### What is being asked
Although the entries contain pictures, only their text goes into the copy, set down exactly.

### Stored items from a collection

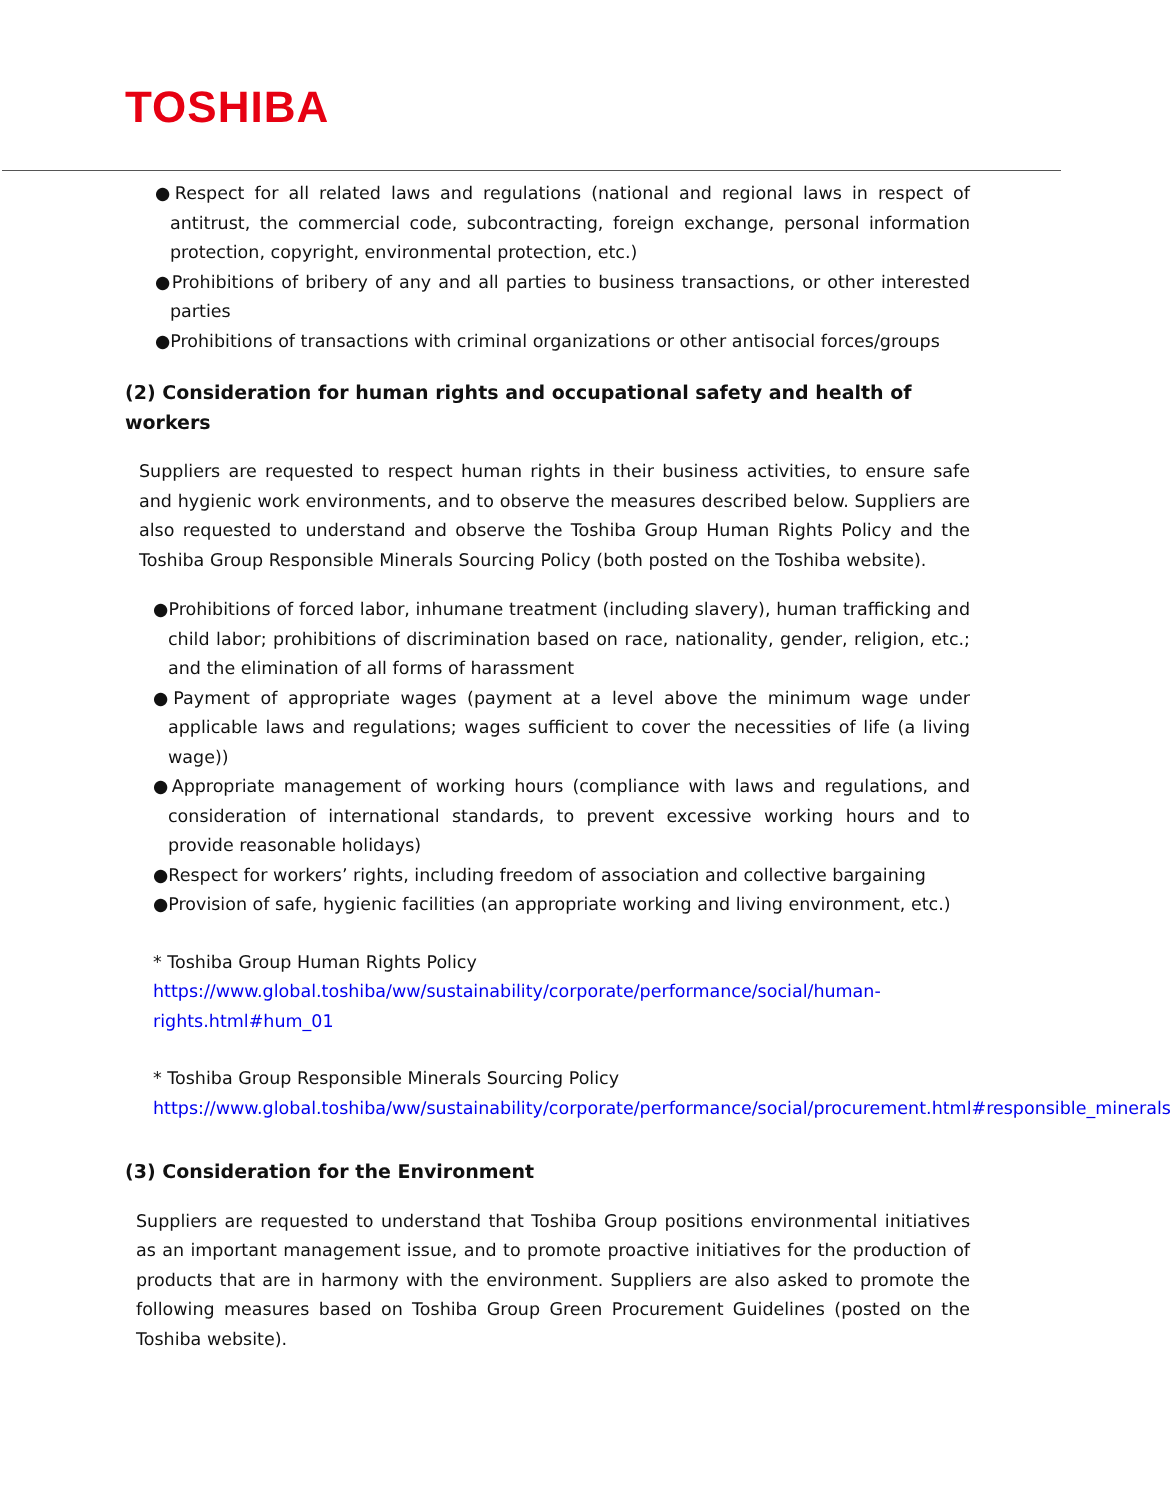TOSHIBA
●Respect for all related laws and regulations (national and regional laws in respect of antitrust, the commercial code, subcontracting, foreign exchange, personal information protection, copyright, environmental protection, etc.)
●Prohibitions of bribery of any and all parties to business transactions, or other interested parties
●Prohibitions of transactions with criminal organizations or other antisocial forces/groups
(2) Consideration for human rights and occupational safety and health of workers
Suppliers are requested to respect human rights in their business activities, to ensure safe and hygienic work environments, and to observe the measures described below. Suppliers are also requested to understand and observe the Toshiba Group Human Rights Policy and the Toshiba Group Responsible Minerals Sourcing Policy (both posted on the Toshiba website).
●Prohibitions of forced labor, inhumane treatment (including slavery), human trafficking and child labor; prohibitions of discrimination based on race, nationality, gender, religion, etc.; and the elimination of all forms of harassment
●Payment of appropriate wages (payment at a level above the minimum wage under applicable laws and regulations; wages sufficient to cover the necessities of life (a living wage))
●Appropriate management of working hours (compliance with laws and regulations, and consideration of international standards, to prevent excessive working hours and to provide reasonable holidays)
●Respect for workers’ rights, including freedom of association and collective bargaining
●Provision of safe, hygienic facilities (an appropriate working and living environment, etc.)
* Toshiba Group Human Rights Policy
https://www.global.toshiba/ww/sustainability/corporate/performance/social/human-rights.html#hum_01
* Toshiba Group Responsible Minerals Sourcing Policy
https://www.global.toshiba/ww/sustainability/corporate/performance/social/procurement.html#responsible_minerals
(3) Consideration for the Environment
Suppliers are requested to understand that Toshiba Group positions environmental initiatives as an important management issue, and to promote proactive initiatives for the production of products that are in harmony with the environment. Suppliers are also asked to promote the following measures based on Toshiba Group Green Procurement Guidelines (posted on the Toshiba website).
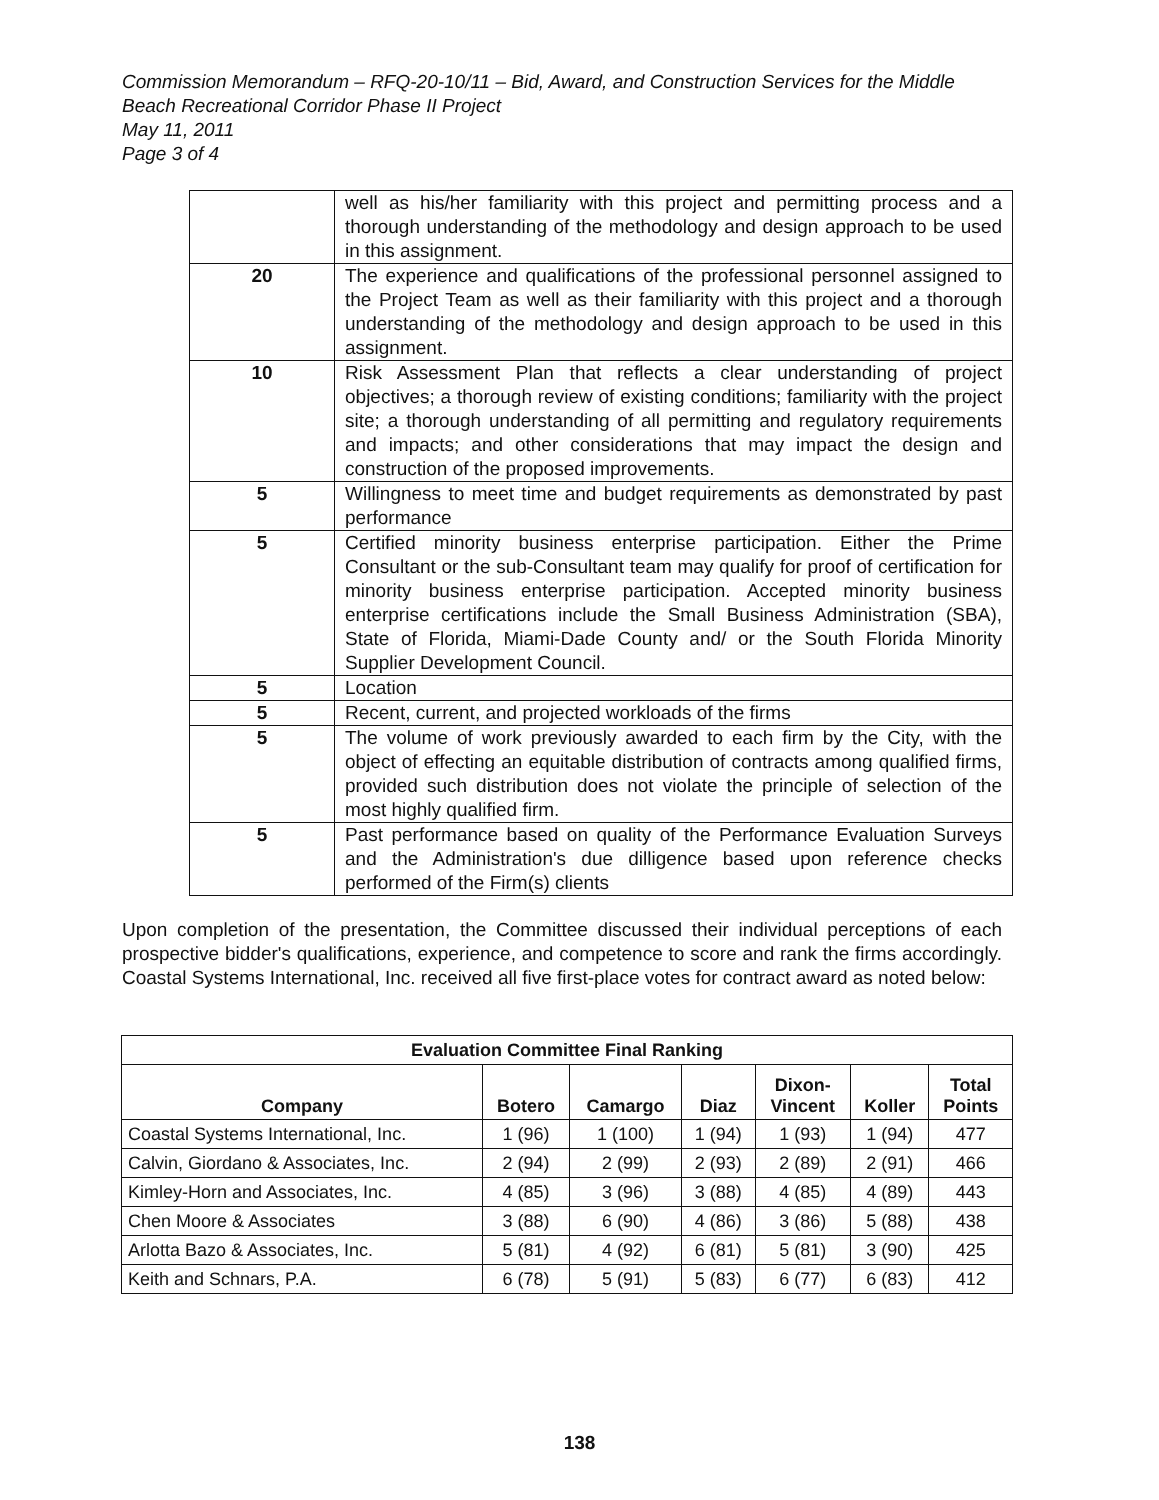Commission Memorandum – RFQ-20-10/11 – Bid, Award, and Construction Services for the Middle Beach Recreational Corridor Phase II Project
May 11, 2011
Page 3 of 4
| | well as his/her familiarity with this project and permitting process and a thorough understanding of the methodology and design approach to be used in this assignment. |
| 20 | The experience and qualifications of the professional personnel assigned to the Project Team as well as their familiarity with this project and a thorough understanding of the methodology and design approach to be used in this assignment. |
| 10 | Risk Assessment Plan that reflects a clear understanding of project objectives; a thorough review of existing conditions; familiarity with the project site; a thorough understanding of all permitting and regulatory requirements and impacts; and other considerations that may impact the design and construction of the proposed improvements. |
| 5 | Willingness to meet time and budget requirements as demonstrated by past performance |
| 5 | Certified minority business enterprise participation. Either the Prime Consultant or the sub-Consultant team may qualify for proof of certification for minority business enterprise participation. Accepted minority business enterprise certifications include the Small Business Administration (SBA), State of Florida, Miami-Dade County and/ or the South Florida Minority Supplier Development Council. |
| 5 | Location |
| 5 | Recent, current, and projected workloads of the firms |
| 5 | The volume of work previously awarded to each firm by the City, with the object of effecting an equitable distribution of contracts among qualified firms, provided such distribution does not violate the principle of selection of the most highly qualified firm. |
| 5 | Past performance based on quality of the Performance Evaluation Surveys and the Administration's due dilligence based upon reference checks performed of the Firm(s) clients |
Upon completion of the presentation, the Committee discussed their individual perceptions of each prospective bidder's qualifications, experience, and competence to score and rank the firms accordingly. Coastal Systems International, Inc. received all five first-place votes for contract award as noted below:
| Evaluation Committee Final Ranking | | | | | | |
| --- | --- | --- | --- | --- | --- | --- |
| Company | Botero | Camargo | Diaz | Dixon- Vincent | Koller | Total Points |
| Coastal Systems International, Inc. | 1 (96) | 1 (100) | 1 (94) | 1 (93) | 1 (94) | 477 |
| Calvin, Giordano & Associates, Inc. | 2 (94) | 2 (99) | 2 (93) | 2 (89) | 2 (91) | 466 |
| Kimley-Horn and Associates, Inc. | 4 (85) | 3 (96) | 3 (88) | 4 (85) | 4 (89) | 443 |
| Chen Moore & Associates | 3 (88) | 6 (90) | 4 (86) | 3 (86) | 5 (88) | 438 |
| Arlotta Bazo & Associates, Inc. | 5 (81) | 4 (92) | 6 (81) | 5 (81) | 3 (90) | 425 |
| Keith and Schnars, P.A. | 6 (78) | 5 (91) | 5 (83) | 6 (77) | 6 (83) | 412 |
138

### Solution for this task
TOSHIBA
●Respect for all related laws and regulations (national and regional laws in respect of antitrust, the commercial code, subcontracting, foreign exchange, personal information protection, copyright, environmental protection, etc.)
●Prohibitions of bribery of any and all parties to business transactions, or other interested parties
●Prohibitions of transactions with criminal organizations or other antisocial forces/groups
(2) Consideration for human rights and occupational safety and health of workers
Suppliers are requested to respect human rights in their business activities, to ensure safe and hygienic work environments, and to observe the measures described below. Suppliers are also requested to understand and observe the Toshiba Group Human Rights Policy and the Toshiba Group Responsible Minerals Sourcing Policy (both posted on the Toshiba website).
●Prohibitions of forced labor, inhumane treatment (including slavery), human trafficking and child labor; prohibitions of discrimination based on race, nationality, gender, religion, etc.; and the elimination of all forms of harassment
●Payment of appropriate wages (payment at a level above the minimum wage under applicable laws and regulations; wages sufficient to cover the necessities of life (a living wage))
●Appropriate management of working hours (compliance with laws and regulations, and consideration of international standards, to prevent excessive working hours and to provide reasonable holidays)
●Respect for workers’ rights, including freedom of association and collective bargaining
●Provision of safe, hygienic facilities (an appropriate working and living environment, etc.)
* Toshiba Group Human Rights Policy
https://www.global.toshiba/ww/sustainability/corporate/performance/social/human-rights.html#hum_01
* Toshiba Group Responsible Minerals Sourcing Policy
https://www.global.toshiba/ww/sustainability/corporate/performance/social/procurement.html#responsible_minerals
(3) Consideration for the Environment
Suppliers are requested to understand that Toshiba Group positions environmental initiatives as an important management issue, and to promote proactive initiatives for the production of products that are in harmony with the environment. Suppliers are also asked to promote the following measures based on Toshiba Group Green Procurement Guidelines (posted on the Toshiba website).
Commission Memorandum – RFQ-20-10/11 – Bid, Award, and Construction Services for the Middle Beach Recreational Corridor Phase II Project
May 11, 2011
Page 3 of 4
| | well as his/her familiarity with this project and permitting process and a thorough understanding of the methodology and design approach to be used in this assignment. |
| 20 | The experience and qualifications of the professional personnel assigned to the Project Team as well as their familiarity with this project and a thorough understanding of the methodology and design approach to be used in this assignment. |
| 10 | Risk Assessment Plan that reflects a clear understanding of project objectives; a thorough review of existing conditions; familiarity with the project site; a thorough understanding of all permitting and regulatory requirements and impacts; and other considerations that may impact the design and construction of the proposed improvements. |
| 5 | Willingness to meet time and budget requirements as demonstrated by past performance |
| 5 | Certified minority business enterprise participation. Either the Prime Consultant or the sub-Consultant team may qualify for proof of certification for minority business enterprise participation. Accepted minority business enterprise certifications include the Small Business Administration (SBA), State of Florida, Miami-Dade County and/ or the South Florida Minority Supplier Development Council. |
| 5 | Location |
| 5 | Recent, current, and projected workloads of the firms |
| 5 | The volume of work previously awarded to each firm by the City, with the object of effecting an equitable distribution of contracts among qualified firms, provided such distribution does not violate the principle of selection of the most highly qualified firm. |
| 5 | Past performance based on quality of the Performance Evaluation Surveys and the Administration's due dilligence based upon reference checks performed of the Firm(s) clients |
Upon completion of the presentation, the Committee discussed their individual perceptions of each prospective bidder's qualifications, experience, and competence to score and rank the firms accordingly. Coastal Systems International, Inc. received all five first-place votes for contract award as noted below:
| Evaluation Committee Final Ranking | | | | | | |
| --- | --- | --- | --- | --- | --- | --- |
| Company | Botero | Camargo | Diaz | Dixon- Vincent | Koller | Total Points |
| Coastal Systems International, Inc. | 1 (96) | 1 (100) | 1 (94) | 1 (93) | 1 (94) | 477 |
| Calvin, Giordano & Associates, Inc. | 2 (94) | 2 (99) | 2 (93) | 2 (89) | 2 (91) | 466 |
| Kimley-Horn and Associates, Inc. | 4 (85) | 3 (96) | 3 (88) | 4 (85) | 4 (89) | 443 |
| Chen Moore & Associates | 3 (88) | 6 (90) | 4 (86) | 3 (86) | 5 (88) | 438 |
| Arlotta Bazo & Associates, Inc. | 5 (81) | 4 (92) | 6 (81) | 5 (81) | 3 (90) | 425 |
| Keith and Schnars, P.A. | 6 (78) | 5 (91) | 5 (83) | 6 (77) | 6 (83) | 412 |
138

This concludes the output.